EXERCISE DIRECTIONS. Each line from the one containing "术标准、维修保养标准及规定。" through the last line of the records below is to be set down exactly; the rest stays out.

[Transcribed page contents]
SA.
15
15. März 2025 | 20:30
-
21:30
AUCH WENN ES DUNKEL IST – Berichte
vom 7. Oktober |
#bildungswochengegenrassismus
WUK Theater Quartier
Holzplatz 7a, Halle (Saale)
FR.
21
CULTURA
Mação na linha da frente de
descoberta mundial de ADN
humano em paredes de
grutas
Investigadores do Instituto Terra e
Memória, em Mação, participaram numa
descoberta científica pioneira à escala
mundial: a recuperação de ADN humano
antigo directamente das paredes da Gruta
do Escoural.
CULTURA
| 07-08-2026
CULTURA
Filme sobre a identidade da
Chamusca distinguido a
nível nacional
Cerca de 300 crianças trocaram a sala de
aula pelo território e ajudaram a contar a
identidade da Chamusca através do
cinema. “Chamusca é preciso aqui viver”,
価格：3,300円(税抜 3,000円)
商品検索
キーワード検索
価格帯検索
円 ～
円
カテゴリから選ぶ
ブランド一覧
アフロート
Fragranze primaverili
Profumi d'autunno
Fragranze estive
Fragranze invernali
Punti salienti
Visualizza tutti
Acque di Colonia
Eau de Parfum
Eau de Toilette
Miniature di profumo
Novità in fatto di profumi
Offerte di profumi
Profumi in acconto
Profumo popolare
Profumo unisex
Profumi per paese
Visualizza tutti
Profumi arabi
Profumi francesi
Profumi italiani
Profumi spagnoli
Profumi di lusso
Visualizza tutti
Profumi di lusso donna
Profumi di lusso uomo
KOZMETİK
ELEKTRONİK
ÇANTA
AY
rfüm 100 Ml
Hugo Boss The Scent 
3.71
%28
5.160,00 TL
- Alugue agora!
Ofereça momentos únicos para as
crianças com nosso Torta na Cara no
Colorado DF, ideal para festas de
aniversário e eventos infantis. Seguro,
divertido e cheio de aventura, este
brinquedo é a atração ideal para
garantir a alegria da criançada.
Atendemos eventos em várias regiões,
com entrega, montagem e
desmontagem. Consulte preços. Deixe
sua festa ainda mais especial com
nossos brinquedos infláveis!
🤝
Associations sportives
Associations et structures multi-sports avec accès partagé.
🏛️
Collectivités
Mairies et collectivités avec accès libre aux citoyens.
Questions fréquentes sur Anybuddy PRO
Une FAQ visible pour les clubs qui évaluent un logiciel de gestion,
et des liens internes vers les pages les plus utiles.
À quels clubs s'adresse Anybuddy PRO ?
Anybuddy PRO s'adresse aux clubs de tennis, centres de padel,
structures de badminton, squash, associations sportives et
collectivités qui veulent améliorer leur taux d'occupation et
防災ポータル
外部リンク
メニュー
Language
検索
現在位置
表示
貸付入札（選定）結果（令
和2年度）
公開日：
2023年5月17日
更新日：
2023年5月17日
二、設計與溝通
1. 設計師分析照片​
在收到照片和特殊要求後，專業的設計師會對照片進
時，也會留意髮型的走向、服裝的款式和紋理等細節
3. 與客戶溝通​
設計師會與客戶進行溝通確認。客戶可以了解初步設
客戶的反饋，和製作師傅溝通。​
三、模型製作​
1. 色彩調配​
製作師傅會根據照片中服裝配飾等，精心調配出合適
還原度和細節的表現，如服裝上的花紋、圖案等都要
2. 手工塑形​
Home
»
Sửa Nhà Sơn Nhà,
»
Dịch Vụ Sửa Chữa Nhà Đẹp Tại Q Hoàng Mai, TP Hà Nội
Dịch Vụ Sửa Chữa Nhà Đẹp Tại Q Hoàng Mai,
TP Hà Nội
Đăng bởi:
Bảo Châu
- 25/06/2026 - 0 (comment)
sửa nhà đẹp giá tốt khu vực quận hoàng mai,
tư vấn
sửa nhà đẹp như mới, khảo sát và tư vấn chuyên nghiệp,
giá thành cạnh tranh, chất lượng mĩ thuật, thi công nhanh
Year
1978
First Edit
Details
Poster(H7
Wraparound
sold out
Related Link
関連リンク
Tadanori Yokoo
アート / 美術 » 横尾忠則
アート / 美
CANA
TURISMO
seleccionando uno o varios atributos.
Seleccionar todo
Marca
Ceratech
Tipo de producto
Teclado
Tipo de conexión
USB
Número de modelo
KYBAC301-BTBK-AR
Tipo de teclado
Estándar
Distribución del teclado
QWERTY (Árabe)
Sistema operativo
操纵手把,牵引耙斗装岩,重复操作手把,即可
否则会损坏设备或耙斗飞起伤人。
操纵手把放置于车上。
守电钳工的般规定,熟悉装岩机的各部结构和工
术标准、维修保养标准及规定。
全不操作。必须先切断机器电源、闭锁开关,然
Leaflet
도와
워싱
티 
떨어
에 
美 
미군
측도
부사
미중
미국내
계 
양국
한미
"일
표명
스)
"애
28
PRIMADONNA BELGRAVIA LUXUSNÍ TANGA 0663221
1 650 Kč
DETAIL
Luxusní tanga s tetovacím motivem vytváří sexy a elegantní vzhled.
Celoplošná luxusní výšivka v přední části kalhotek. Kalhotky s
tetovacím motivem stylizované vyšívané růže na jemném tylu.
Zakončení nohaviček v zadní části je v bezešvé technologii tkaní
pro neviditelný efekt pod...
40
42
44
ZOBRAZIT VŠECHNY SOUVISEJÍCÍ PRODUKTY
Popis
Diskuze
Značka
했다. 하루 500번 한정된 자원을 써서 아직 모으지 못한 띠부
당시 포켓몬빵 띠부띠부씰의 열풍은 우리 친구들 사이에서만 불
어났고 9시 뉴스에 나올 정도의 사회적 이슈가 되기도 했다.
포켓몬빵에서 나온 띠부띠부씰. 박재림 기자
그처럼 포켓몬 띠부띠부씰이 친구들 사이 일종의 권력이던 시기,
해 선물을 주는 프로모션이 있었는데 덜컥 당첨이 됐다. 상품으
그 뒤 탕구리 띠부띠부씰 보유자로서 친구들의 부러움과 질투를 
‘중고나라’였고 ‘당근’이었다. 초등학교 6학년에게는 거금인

RESPONSE AREA.
术标准、维修保养标准及规定。
全不操作。必须先切断机器电源、闭锁开关,然
Leaflet
도와
워싱
티 
떨어
에 
美 
미군
측도
부사
미중
미국내
계 
양국
한미
"일
표명
스)
"애
28
PRIMADONNA BELGRAVIA LUXUSNÍ TANGA 0663221
1 650 Kč
DETAIL
Luxusní tanga s tetovacím motivem vytváří sexy a elegantní vzhled.
Celoplošná luxusní výšivka v přední části kalhotek. Kalhotky s
tetovacím motivem stylizované vyšívané růže na jemném tylu.
Zakončení nohaviček v zadní části je v bezešvé technologii tkaní
pro neviditelný efekt pod...
40
42
44
ZOBRAZIT VŠECHNY SOUVISEJÍCÍ PRODUKTY
Popis
Diskuze
Značka
했다. 하루 500번 한정된 자원을 써서 아직 모으지 못한 띠부
당시 포켓몬빵 띠부띠부씰의 열풍은 우리 친구들 사이에서만 불
어났고 9시 뉴스에 나올 정도의 사회적 이슈가 되기도 했다.
포켓몬빵에서 나온 띠부띠부씰. 박재림 기자
그처럼 포켓몬 띠부띠부씰이 친구들 사이 일종의 권력이던 시기,
해 선물을 주는 프로모션이 있었는데 덜컥 당첨이 됐다. 상품으
그 뒤 탕구리 띠부띠부씰 보유자로서 친구들의 부러움과 질투를 
‘중고나라’였고 ‘당근’이었다. 초등학교 6학년에게는 거금인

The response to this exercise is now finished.